- Film poster
- Directed by: Aleksei Fedorchenko
- Starring: Yuliya Aug
- Release date: 11 November 2012 (Italy);
- Running time: 106 minutes
- Country: Russia
- Language: Mari

= Celestial Wives of the Meadow Mari =

2012 film

Celestial Wives of the Meadow Mari (Олык марий пылвомыш вате-влак, Небесные жёны луговых мари, translit. Nebesnye zheny lugovykh mari) is a 2012 Russian erotic drama film directed by Aleksei Fedorchenko. The film was shot in Mari language and tells 23 different tales influenced by the Mari folklore. Each of these stories represents the specific approach to sexuality of "the last authentic pagans in Europe". In view of this, the film could be considered a Mari "Decameron".

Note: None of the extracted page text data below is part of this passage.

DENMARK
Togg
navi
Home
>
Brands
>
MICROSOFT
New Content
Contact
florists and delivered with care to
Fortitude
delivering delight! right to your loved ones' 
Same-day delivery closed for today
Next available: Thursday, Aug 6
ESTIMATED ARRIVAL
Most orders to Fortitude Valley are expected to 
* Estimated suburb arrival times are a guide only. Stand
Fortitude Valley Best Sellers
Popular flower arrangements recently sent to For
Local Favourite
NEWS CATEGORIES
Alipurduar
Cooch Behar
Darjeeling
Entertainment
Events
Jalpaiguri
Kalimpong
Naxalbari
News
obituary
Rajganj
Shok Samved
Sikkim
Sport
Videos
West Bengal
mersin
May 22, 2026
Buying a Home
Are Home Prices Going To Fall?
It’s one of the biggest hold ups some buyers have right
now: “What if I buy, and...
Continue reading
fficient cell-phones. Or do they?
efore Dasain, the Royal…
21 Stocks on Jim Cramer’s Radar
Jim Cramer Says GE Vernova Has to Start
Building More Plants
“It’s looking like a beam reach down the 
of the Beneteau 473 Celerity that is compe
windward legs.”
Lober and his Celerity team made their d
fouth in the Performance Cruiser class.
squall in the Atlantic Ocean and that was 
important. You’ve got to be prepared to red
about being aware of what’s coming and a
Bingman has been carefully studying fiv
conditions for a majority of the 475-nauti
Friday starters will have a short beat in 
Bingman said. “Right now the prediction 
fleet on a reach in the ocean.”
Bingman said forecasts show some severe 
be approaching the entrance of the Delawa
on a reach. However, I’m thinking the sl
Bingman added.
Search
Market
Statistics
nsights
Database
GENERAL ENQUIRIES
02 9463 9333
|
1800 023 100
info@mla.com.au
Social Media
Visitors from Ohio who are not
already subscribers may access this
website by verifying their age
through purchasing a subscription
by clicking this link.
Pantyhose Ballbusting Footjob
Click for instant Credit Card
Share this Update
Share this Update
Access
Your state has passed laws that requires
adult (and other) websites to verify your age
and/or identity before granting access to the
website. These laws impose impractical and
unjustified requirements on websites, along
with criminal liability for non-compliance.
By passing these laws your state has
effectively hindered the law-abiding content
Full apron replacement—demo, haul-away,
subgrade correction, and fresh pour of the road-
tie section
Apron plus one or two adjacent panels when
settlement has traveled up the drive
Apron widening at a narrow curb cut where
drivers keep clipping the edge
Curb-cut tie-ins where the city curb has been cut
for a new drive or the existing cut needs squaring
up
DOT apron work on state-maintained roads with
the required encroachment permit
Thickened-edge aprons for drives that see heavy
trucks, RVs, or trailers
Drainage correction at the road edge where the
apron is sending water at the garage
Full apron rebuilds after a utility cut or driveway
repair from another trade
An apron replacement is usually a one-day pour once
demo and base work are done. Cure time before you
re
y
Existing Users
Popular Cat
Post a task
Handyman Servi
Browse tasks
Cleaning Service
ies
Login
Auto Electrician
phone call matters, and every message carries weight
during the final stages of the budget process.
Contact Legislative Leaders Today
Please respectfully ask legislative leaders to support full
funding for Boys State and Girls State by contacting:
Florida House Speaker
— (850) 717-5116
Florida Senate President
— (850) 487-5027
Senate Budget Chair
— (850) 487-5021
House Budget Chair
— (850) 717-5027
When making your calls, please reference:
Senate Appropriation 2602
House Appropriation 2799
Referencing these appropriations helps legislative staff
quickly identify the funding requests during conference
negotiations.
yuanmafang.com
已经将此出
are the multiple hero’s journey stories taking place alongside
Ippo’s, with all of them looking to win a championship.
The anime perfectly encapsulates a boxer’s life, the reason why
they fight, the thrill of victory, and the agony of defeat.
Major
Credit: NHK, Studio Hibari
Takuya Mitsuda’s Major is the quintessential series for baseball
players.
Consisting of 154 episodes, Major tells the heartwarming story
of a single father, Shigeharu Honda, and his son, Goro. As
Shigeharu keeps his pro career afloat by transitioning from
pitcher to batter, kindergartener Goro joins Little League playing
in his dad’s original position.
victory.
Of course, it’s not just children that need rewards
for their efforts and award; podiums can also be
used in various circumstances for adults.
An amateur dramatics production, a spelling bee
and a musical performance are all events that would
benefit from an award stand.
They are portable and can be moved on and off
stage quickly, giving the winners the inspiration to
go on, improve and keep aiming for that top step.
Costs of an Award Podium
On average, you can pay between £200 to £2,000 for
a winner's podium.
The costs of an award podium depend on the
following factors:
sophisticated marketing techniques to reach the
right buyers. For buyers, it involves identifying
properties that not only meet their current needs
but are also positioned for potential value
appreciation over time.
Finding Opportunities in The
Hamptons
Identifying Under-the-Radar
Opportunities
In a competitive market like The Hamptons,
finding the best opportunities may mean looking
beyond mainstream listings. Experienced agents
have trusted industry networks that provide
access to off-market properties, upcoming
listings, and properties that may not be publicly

The film won the main prize at the 12th New Horizons Film Festival, Wrocław, and was screened in the Vanguard section at the 2013 Toronto International Film Festival.

==Cast==
- Yuliya Aug
- Yana Esipovich
- Vasiliy Domrachyov
- Darya Ekamasova
- Olga Dobrina
- Yana Troyanova
- Olga Degtyaryova
- Aleksandr Ivashkevich
- Yana Sekste

==Reception==
The film was awarded Grand Prix and 20.000 EUR at the New Horizons Film Festival in Wrocław. The verdict of the jury (Béla Tarr, Dominga Sotomayor-Castillo, Edgar Pêra, Joanna Kos-Krauze and Christoph Terhechte) was as follows:

"For the tenderness, empathy, respect for the human dignity with a great sense of humor and imagination.

This film makes a hope for the freedom of arts and also features the most likeable zombie in film history."